Based in Defiance, Ohio, Rurban Financial Corp. is a financial services holding company with two wholly-owned subsidiaries: The State Bank and Trust Company (State Bank) and RDSI Banking Systems (RDSI). State Bank operates through 18 banking centers in seven Ohio counties, one banking center in Indiana, and a loan production office in Columbus, Ohio. State Bank offers a full-range of financial services for consumers and small businesses, including trust services, mortgage banking, commercial and agricultural lending. RDSI provides data and item processing services to community banks located primarily in the Midwest. Rurban's common stock is listed on the NASDAQ Global Market under the symbol RBNF.

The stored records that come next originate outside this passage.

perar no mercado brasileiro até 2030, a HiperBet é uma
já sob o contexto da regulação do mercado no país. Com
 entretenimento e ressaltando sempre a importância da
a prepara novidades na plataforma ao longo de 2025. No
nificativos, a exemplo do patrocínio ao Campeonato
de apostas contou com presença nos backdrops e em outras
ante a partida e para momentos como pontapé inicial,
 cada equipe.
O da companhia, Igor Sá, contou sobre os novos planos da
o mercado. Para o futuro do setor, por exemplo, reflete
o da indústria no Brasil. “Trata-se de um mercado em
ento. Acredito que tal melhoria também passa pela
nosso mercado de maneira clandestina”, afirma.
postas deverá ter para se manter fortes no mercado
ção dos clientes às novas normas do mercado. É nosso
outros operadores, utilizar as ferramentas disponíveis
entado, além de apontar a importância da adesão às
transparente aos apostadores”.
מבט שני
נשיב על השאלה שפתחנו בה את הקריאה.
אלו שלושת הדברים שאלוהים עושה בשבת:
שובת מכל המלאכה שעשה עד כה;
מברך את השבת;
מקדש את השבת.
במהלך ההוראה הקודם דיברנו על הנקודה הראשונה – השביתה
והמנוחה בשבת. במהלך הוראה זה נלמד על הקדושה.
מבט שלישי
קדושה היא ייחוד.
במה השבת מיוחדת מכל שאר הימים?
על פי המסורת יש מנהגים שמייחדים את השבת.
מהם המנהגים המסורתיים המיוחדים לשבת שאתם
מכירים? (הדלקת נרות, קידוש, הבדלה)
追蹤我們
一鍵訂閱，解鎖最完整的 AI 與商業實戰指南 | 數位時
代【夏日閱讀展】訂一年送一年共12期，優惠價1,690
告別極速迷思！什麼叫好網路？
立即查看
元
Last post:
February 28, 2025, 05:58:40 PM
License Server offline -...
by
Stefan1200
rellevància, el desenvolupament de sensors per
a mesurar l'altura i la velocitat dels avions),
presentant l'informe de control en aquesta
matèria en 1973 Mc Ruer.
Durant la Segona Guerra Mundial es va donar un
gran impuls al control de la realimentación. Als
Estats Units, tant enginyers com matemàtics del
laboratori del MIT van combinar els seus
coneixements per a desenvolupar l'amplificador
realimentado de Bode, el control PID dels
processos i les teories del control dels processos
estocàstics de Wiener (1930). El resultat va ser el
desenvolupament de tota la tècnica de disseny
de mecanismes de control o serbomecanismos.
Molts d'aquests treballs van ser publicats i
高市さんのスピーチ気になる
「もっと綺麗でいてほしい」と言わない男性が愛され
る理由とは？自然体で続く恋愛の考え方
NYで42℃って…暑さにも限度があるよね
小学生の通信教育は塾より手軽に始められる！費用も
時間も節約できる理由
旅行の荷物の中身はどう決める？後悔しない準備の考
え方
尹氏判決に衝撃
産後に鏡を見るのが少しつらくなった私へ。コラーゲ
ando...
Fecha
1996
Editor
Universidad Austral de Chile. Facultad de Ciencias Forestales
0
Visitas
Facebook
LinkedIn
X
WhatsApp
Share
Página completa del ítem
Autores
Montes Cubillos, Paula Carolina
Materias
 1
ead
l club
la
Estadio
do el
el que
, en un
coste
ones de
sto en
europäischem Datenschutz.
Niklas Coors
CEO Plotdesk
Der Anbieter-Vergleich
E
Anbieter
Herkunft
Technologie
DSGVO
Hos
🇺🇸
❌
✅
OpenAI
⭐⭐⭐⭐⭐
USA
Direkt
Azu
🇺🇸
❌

Certain statements within this document, which are not statements of historical fact, constitute forward-looking statements within the meaning of the Private Securities Litigation Reform Act of 1995. Forward-looking statements involve risks and uncertainties and actual results may differ materially from those predicted by the forward-looking statements. These risks and uncertainties include, but are not limited to, risks and uncertainties inherent in the national and regional banking, insurance and mortgage industries, competitive factors specific to markets in which Rurban and its subsidiaries operate, future interest rate levels, legislative and regulatory actions, capital market conditions, general economic conditions, geopolitical events, the loss of key personnel and other factors, as more fully discussed in the "Risk Factors" section of the Company's Annual Report on Form 10-K for the year ended December 31, 2009, as the same have been updated, and may be updated from time to time in the Company's subsequent filings with the Securities and Exchange Commission.

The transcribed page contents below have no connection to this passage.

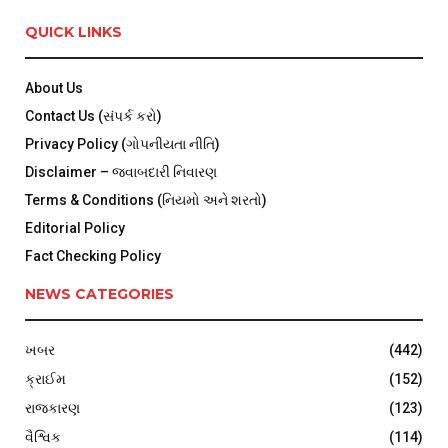
QUICK LINKS
About Us
Contact Us (સંપર્ક કરો)
Privacy Policy (ગોપનીયતા નીતિ)
Disclaimer – જવાબદારી નિવારણ
Terms & Conditions (નિયમો અને શરતો)
Editorial Policy
Fact Checking Policy
NEWS CATEGORIES
ખબર
(442)
ક્રાઈમ
(152)
રાજકારણ
(123)
વૈશ્વિક
(114)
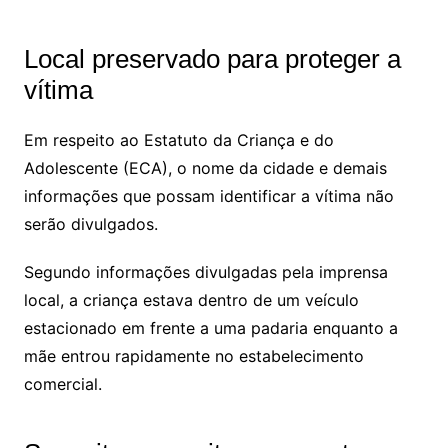
Local preservado para proteger a
vítima
Em respeito ao Estatuto da Criança e do
Adolescente (ECA), o nome da cidade e demais
informações que possam identificar a vítima não
serão divulgados.
Segundo informações divulgadas pela imprensa
local, a criança estava dentro de um veículo
estacionado em frente a uma padaria enquanto a
mãe entrou rapidamente no estabelecimento
comercial.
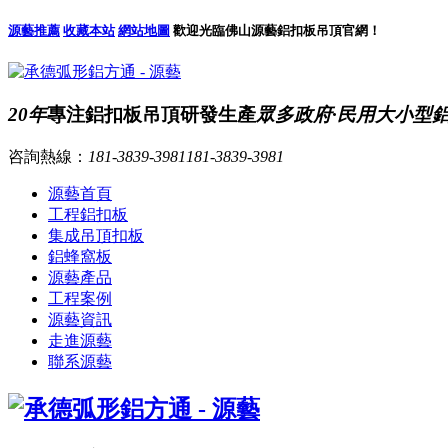
源藝推薦
收藏本站
網站地圖
歡迎光臨佛山源藝鋁扣板吊頂官網！
20年
專注鋁扣板吊頂研發生產
眾多政府·民用大小型
咨詢熱線：
181-3839-3981
181-3839-3981
源藝首頁
工程鋁扣板
集成吊頂扣板
鋁蜂窩板
源藝產品
工程案例
源藝資訊
走進源藝
聯系源藝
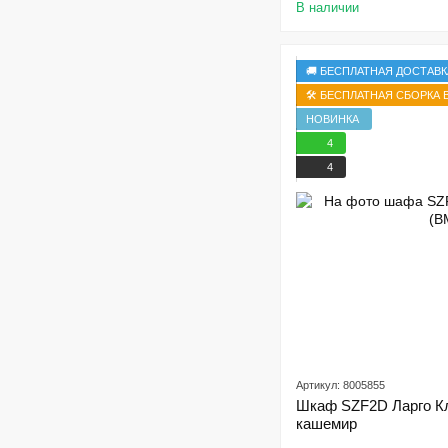
В наличии
🚚 БЕСПЛАТНАЯ ДОСТАВК
🛠️ БЕСПЛАТНАЯ СБОРКА В
НОВИНКА
4
4
Артикул: 8005855
Шкаф SZF2D Ларго Кл
кашемир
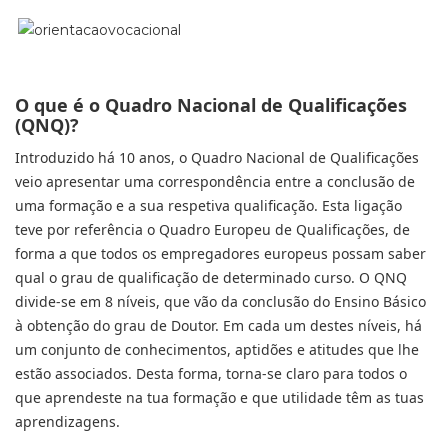
O que é o Quadro Nacional de Qualificações
(QNQ)?
Introduzido há 10 anos, o Quadro Nacional de Qualificações
veio apresentar uma correspondência entre a conclusão de
uma formação e a sua respetiva qualificação. Esta ligação
teve por referência o Quadro Europeu de Qualificações, de
forma a que todos os empregadores europeus possam saber
qual o grau de qualificação de determinado curso. O QNQ
divide-se em 8 níveis, que vão da conclusão do Ensino Básico
à obtenção do grau de Doutor. Em cada um destes níveis, há
um conjunto de conhecimentos, aptidões e atitudes que lhe
estão associados. Desta forma, torna-se claro para todos o
que aprendeste na tua formação e que utilidade têm as tuas
aprendizagens.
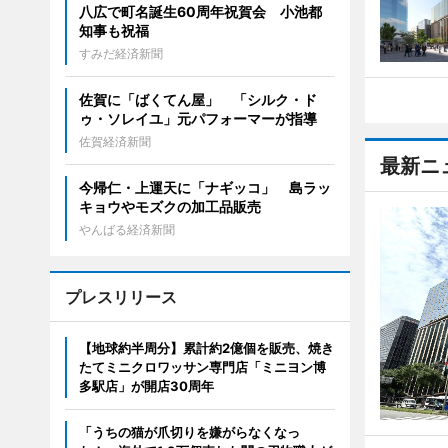
八広で町名誕生60周年祝賀会 小池都
知事も祝福
すみだ経済新聞
佐賀に「ばくてん屋」 「シルク・ド
ゥ・ソレイユ」元パフォーマーが指導
佐賀経済新聞
最新ニ
今帰仁・上運天に「ナギッコ」 島ラッ
キョウやモズクの加工品販売
やんばる経済新聞
プレスリリース
【地球約半周分】累計約2億個を販売、焼き
たてミニクロワッサン専門店「ミニヨン博
多駅店」が開店30周年
「うちの猫が爪切りを嫌がらなくなっ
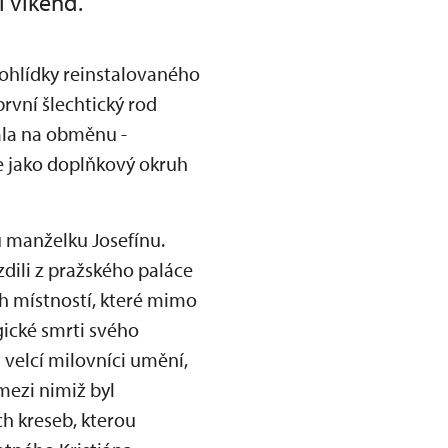
í víkend.
rohlídky reinstalovaného
rvní šlechtický rod
kala na obměnu -
de jako doplňkový okruh
u manželku Josefínu.
zdili z pražského paláce
ch místností, které mimo
agické smrti svého
i velcí milovníci umění,
mezi nimiž byl
ch kreseb, kterou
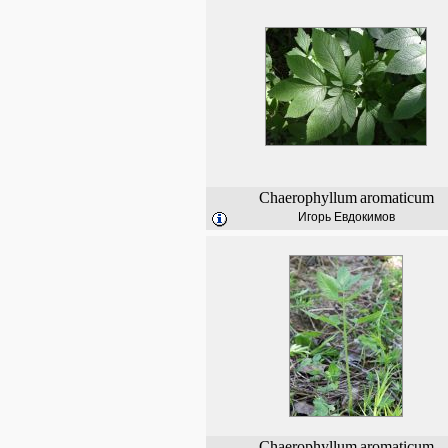
Chaerophyllum
aromaticum
Игорь Евдокимов
Chaerophyllum
aromaticum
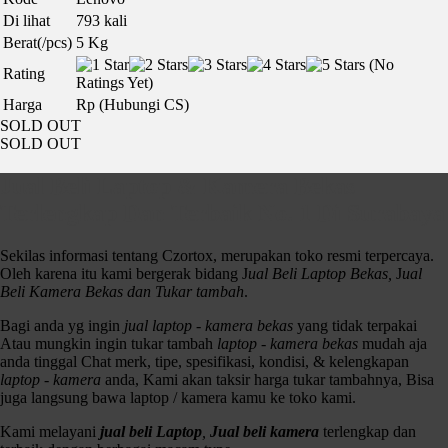
Di lihat
793 kali
Berat(/pcs)
5 Kg
(No
Rating
Ratings Yet)
Harga
Rp (Hubungi CS)
SOLD OUT
SOLD OUT
Jual Beli Laptop & Kamera Bekas
Terlengkap Dan Terbaik No. 1 Di Surabaya
Sekilas informasi tentang Czortox, merupakan toko resmi terpercaya.
Oleh karena itu kami bergerak bidang J
ual Beli Laptop Bekas,
J
ual
Beli Kamera Bekas dan Tukar tambah
.
Bagi anda yg ingin
jual laptop - kamera bekas
yang tidak terpakai
Atau mungkin ingin tukar tambah
laptop - kamera bekas
mudah aja
anda tinggal Chat merk, tipe, spesifikasi, kondisi, & kelengkapan
laptop - kamera
anda, Kami akan taksir harga tukar tambahnya, Bisa
juga langsung bawa laptop / kamera kamu ke toko kami.
Kami melayani
jual beli Laptop
,
Jual beli kamera
terlengkap dan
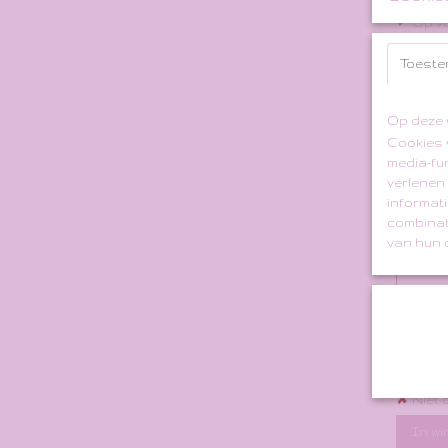
✓
Op v
In w
Toeste
Op deze 
Cookies 
media-fu
verlenen
informati
combinat
van hun d
Black /
€
€ 49,00
✘
Niet 
In w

Forward-looking statements speak only as of the date on which they are made, and Rurban undertakes no obligation to update any forward-looking statement to reflect events or circumstances after the date on which the statement is made except as required by law. All subsequent written and oral forward-looking statements attributable to Rurban or any person acting on our behalf are qualified by these cautionary statements.
Non-GAAP Financial Measures
In addition to results presented in accordance with GAAP, this release contains certain non-GAAP financial measures. Rurban believes that providing these non-GAAP financial measures provides investors with information that is useful in understanding Rurban's financial performance, performance trends and financial position. Specifically, Rurban provides measures based on "core operating earnings," which excludes merger, integration and restructuring expenses that are not reflective of on-going operations or not expected to recur. These non-GAAP measures should not be considered a substitute for GAAP basis measures and results.